## Supplied entries
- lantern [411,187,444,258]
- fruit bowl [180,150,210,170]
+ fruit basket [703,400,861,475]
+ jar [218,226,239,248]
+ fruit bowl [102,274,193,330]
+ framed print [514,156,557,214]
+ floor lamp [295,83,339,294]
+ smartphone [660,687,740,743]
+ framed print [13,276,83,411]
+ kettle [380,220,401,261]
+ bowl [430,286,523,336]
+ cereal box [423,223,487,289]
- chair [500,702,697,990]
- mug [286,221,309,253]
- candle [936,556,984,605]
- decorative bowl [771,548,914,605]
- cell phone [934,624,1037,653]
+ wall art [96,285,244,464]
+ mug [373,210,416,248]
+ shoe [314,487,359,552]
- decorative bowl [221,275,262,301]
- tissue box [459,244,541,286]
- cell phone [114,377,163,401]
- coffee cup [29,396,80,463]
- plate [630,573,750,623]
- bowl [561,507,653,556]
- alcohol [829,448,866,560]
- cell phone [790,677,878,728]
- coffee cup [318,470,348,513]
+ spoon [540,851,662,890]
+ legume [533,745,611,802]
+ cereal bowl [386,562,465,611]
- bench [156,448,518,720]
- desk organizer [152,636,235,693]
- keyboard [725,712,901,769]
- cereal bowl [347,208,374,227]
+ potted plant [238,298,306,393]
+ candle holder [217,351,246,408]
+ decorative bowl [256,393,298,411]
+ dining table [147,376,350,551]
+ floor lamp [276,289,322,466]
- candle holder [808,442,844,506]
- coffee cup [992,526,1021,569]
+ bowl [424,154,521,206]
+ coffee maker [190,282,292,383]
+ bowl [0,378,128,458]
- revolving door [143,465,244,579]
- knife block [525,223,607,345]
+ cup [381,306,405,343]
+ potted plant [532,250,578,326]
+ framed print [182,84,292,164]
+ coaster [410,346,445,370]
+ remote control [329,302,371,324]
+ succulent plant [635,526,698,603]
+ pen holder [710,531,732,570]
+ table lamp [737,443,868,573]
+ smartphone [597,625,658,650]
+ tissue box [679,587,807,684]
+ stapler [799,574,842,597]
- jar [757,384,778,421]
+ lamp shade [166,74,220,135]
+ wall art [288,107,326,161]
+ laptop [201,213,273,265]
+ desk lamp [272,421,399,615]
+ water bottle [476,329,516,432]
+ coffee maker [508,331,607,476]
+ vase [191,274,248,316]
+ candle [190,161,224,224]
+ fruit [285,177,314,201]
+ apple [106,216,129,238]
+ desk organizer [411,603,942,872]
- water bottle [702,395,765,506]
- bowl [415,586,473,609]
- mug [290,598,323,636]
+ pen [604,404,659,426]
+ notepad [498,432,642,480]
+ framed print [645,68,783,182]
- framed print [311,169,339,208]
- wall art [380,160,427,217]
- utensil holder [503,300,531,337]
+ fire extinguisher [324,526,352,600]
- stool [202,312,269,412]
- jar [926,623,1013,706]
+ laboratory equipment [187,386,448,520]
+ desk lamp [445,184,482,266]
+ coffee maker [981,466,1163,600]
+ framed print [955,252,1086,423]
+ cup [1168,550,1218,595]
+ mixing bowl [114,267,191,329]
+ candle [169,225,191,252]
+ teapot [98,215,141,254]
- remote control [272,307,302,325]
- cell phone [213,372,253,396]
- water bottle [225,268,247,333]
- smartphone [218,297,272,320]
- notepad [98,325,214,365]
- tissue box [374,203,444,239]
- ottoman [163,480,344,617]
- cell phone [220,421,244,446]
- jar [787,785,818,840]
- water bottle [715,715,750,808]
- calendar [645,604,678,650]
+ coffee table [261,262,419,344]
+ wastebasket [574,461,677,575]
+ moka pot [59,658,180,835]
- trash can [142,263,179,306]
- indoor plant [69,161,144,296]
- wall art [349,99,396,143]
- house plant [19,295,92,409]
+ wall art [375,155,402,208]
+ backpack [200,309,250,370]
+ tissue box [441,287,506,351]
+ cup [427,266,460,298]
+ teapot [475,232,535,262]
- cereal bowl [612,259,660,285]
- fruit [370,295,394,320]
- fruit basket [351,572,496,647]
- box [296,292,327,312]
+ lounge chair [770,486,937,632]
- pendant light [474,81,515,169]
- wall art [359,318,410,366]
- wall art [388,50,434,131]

## Exercise details
Return a faithful copy of all the records above.

## Problem solution
- lantern [411,187,444,258]
- fruit bowl [180,150,210,170]
+ fruit basket [703,400,861,475]
+ jar [218,226,239,248]
+ fruit bowl [102,274,193,330]
+ framed print [514,156,557,214]
+ floor lamp [295,83,339,294]
+ smartphone [660,687,740,743]
+ framed print [13,276,83,411]
+ kettle [380,220,401,261]
+ bowl [430,286,523,336]
+ cereal box [423,223,487,289]
- chair [500,702,697,990]
- mug [286,221,309,253]
- candle [936,556,984,605]
- decorative bowl [771,548,914,605]
- cell phone [934,624,1037,653]
+ wall art [96,285,244,464]
+ mug [373,210,416,248]
+ shoe [314,487,359,552]
- decorative bowl [221,275,262,301]
- tissue box [459,244,541,286]
- cell phone [114,377,163,401]
- coffee cup [29,396,80,463]
- plate [630,573,750,623]
- bowl [561,507,653,556]
- alcohol [829,448,866,560]
- cell phone [790,677,878,728]
- coffee cup [318,470,348,513]
+ spoon [540,851,662,890]
+ legume [533,745,611,802]
+ cereal bowl [386,562,465,611]
- bench [156,448,518,720]
- desk organizer [152,636,235,693]
- keyboard [725,712,901,769]
- cereal bowl [347,208,374,227]
+ potted plant [238,298,306,393]
+ candle holder [217,351,246,408]
+ decorative bowl [256,393,298,411]
+ dining table [147,376,350,551]
+ floor lamp [276,289,322,466]
- candle holder [808,442,844,506]
- coffee cup [992,526,1021,569]
+ bowl [424,154,521,206]
+ coffee maker [190,282,292,383]
+ bowl [0,378,128,458]
- revolving door [143,465,244,579]
- knife block [525,223,607,345]
+ cup [381,306,405,343]
+ potted plant [532,250,578,326]
+ framed print [182,84,292,164]
+ coaster [410,346,445,370]
+ remote control [329,302,371,324]
+ succulent plant [635,526,698,603]
+ pen holder [710,531,732,570]
+ table lamp [737,443,868,573]
+ smartphone [597,625,658,650]
+ tissue box [679,587,807,684]
+ stapler [799,574,842,597]
- jar [757,384,778,421]
+ lamp shade [166,74,220,135]
+ wall art [288,107,326,161]
+ laptop [201,213,273,265]
+ desk lamp [272,421,399,615]
+ water bottle [476,329,516,432]
+ coffee maker [508,331,607,476]
+ vase [191,274,248,316]
+ candle [190,161,224,224]
+ fruit [285,177,314,201]
+ apple [106,216,129,238]
+ desk organizer [411,603,942,872]
- water bottle [702,395,765,506]
- bowl [415,586,473,609]
- mug [290,598,323,636]
+ pen [604,404,659,426]
+ notepad [498,432,642,480]
+ framed print [645,68,783,182]
- framed print [311,169,339,208]
- wall art [380,160,427,217]
- utensil holder [503,300,531,337]
+ fire extinguisher [324,526,352,600]
- stool [202,312,269,412]
- jar [926,623,1013,706]
+ laboratory equipment [187,386,448,520]
+ desk lamp [445,184,482,266]
+ coffee maker [981,466,1163,600]
+ framed print [955,252,1086,423]
+ cup [1168,550,1218,595]
+ mixing bowl [114,267,191,329]
+ candle [169,225,191,252]
+ teapot [98,215,141,254]
- remote control [272,307,302,325]
- cell phone [213,372,253,396]
- water bottle [225,268,247,333]
- smartphone [218,297,272,320]
- notepad [98,325,214,365]
- tissue box [374,203,444,239]
- ottoman [163,480,344,617]
- cell phone [220,421,244,446]
- jar [787,785,818,840]
- water bottle [715,715,750,808]
- calendar [645,604,678,650]
+ coffee table [261,262,419,344]
+ wastebasket [574,461,677,575]
+ moka pot [59,658,180,835]
- trash can [142,263,179,306]
- indoor plant [69,161,144,296]
- wall art [349,99,396,143]
- house plant [19,295,92,409]
+ wall art [375,155,402,208]
+ backpack [200,309,250,370]
+ tissue box [441,287,506,351]
+ cup [427,266,460,298]
+ teapot [475,232,535,262]
- cereal bowl [612,259,660,285]
- fruit [370,295,394,320]
- fruit basket [351,572,496,647]
- box [296,292,327,312]
+ lounge chair [770,486,937,632]
- pendant light [474,81,515,169]
- wall art [359,318,410,366]
- wall art [388,50,434,131]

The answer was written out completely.